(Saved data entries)
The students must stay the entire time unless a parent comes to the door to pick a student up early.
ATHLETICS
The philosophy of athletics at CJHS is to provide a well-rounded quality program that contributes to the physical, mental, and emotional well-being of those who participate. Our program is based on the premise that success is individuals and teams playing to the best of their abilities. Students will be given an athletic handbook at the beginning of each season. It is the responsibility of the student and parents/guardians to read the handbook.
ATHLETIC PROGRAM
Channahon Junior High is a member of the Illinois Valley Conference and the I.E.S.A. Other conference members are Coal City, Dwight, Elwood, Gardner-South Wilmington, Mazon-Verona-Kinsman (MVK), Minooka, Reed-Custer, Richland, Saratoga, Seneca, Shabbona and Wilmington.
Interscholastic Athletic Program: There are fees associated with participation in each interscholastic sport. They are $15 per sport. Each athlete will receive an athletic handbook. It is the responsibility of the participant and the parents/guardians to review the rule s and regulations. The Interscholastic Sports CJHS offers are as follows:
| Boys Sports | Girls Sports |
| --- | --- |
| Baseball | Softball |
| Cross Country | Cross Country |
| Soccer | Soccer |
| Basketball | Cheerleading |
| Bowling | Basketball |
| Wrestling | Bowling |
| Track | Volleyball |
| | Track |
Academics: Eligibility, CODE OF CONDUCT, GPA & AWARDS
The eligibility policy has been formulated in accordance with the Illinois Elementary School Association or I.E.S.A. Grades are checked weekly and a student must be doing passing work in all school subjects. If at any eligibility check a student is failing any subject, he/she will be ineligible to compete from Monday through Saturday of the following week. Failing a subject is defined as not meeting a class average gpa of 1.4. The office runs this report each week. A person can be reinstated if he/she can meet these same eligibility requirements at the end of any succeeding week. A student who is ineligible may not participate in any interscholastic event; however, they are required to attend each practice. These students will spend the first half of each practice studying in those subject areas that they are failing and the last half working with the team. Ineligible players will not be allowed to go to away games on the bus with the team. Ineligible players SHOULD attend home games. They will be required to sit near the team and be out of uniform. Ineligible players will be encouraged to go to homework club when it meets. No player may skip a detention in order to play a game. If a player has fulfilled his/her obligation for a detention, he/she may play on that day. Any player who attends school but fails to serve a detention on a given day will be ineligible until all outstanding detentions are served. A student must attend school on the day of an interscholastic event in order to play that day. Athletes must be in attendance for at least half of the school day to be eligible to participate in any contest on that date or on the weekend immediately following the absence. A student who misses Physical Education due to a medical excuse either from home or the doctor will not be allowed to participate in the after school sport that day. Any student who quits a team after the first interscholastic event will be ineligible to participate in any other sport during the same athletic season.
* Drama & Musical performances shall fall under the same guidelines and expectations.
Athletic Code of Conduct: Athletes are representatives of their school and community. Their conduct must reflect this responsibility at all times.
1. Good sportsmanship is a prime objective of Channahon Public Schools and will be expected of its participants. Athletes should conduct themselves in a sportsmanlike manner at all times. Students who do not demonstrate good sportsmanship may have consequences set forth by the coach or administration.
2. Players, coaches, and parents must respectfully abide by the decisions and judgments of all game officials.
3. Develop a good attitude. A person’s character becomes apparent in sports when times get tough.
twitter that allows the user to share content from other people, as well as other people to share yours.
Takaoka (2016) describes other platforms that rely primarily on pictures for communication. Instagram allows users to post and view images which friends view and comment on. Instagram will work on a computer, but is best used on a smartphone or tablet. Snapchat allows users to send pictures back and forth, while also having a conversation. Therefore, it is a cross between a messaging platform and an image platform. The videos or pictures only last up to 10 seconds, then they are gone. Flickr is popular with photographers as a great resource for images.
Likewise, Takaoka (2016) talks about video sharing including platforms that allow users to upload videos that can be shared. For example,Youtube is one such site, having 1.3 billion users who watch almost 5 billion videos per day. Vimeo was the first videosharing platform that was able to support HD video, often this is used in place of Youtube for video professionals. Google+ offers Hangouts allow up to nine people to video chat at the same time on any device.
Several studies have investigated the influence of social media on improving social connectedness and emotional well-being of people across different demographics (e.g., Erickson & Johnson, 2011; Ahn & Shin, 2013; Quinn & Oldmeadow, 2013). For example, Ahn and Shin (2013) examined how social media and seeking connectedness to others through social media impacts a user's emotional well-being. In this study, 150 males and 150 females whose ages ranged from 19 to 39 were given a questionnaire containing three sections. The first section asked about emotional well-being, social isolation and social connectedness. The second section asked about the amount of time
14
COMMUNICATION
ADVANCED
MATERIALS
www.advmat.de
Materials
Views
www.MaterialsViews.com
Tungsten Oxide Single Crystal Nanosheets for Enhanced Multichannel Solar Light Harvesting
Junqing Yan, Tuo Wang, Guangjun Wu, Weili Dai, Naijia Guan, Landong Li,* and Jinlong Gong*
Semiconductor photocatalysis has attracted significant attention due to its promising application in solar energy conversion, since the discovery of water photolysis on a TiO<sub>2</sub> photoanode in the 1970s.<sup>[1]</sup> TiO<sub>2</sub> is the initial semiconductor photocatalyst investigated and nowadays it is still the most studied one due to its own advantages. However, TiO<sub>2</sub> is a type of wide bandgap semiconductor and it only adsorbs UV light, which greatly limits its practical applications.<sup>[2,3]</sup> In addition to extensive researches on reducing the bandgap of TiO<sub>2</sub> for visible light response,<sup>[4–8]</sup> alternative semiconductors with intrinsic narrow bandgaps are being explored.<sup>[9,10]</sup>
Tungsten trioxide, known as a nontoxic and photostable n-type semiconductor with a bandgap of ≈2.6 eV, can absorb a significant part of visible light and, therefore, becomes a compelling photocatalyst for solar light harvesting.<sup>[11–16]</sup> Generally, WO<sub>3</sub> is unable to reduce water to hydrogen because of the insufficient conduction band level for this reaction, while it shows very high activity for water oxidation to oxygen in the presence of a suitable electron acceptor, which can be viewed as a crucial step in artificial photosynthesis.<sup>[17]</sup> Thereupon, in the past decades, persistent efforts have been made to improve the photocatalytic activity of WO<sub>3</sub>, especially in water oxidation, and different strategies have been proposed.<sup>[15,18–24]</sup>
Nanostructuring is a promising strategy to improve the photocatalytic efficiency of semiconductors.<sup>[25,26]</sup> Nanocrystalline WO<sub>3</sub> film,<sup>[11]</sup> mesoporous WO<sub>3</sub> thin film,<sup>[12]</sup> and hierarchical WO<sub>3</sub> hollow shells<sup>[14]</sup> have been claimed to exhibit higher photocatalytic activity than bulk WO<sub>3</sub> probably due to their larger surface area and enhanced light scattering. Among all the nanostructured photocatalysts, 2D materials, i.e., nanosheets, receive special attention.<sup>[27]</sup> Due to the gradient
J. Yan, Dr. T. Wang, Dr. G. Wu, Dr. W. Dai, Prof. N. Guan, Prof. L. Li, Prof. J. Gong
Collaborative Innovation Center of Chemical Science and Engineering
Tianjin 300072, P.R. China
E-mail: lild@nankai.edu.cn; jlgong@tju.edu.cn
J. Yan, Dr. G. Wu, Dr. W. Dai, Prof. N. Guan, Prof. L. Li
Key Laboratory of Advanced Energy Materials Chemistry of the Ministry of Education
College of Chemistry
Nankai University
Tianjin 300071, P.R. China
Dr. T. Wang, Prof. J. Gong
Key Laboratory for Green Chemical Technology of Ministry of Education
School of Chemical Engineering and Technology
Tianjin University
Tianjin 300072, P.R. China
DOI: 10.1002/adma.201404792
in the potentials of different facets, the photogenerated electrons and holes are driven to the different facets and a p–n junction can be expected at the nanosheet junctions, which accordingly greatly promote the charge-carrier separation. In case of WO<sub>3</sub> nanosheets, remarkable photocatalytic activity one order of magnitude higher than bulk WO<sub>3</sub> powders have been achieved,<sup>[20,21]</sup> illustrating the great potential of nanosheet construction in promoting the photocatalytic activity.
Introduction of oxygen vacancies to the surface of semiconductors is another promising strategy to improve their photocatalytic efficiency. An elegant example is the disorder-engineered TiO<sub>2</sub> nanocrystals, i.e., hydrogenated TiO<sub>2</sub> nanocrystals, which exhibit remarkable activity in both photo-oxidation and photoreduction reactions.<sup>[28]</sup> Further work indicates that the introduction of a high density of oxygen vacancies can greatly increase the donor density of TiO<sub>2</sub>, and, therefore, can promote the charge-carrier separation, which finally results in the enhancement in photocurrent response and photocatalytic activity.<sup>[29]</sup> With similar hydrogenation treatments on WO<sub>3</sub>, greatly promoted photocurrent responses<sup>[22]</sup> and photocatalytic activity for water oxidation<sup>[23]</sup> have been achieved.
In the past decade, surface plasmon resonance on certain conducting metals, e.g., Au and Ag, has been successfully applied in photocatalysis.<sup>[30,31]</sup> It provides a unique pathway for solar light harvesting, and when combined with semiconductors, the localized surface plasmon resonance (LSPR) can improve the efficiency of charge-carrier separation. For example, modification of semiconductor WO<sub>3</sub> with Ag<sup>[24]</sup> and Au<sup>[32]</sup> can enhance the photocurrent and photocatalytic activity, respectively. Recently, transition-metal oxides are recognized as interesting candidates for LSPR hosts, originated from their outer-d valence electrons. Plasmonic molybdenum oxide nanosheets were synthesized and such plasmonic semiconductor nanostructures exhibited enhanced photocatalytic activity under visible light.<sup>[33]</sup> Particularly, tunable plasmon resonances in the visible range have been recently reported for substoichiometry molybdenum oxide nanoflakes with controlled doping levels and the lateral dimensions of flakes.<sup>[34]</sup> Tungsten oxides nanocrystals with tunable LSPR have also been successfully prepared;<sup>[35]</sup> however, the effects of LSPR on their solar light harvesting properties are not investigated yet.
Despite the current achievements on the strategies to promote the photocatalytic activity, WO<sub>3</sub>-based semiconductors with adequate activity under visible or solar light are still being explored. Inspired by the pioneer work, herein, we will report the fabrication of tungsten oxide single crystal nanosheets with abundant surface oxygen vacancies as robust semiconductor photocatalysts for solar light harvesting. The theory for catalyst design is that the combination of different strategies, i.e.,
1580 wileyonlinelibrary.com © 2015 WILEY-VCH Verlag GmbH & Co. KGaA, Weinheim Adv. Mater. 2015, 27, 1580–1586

### TASK OBJECTIVE
Starting from the records above, copy each line where the string "Technology" is found.

### EXPECTED ANSWER
Key Laboratory for Green Chemical Technology of Ministry of Education
School of Chemical Engineering and Technology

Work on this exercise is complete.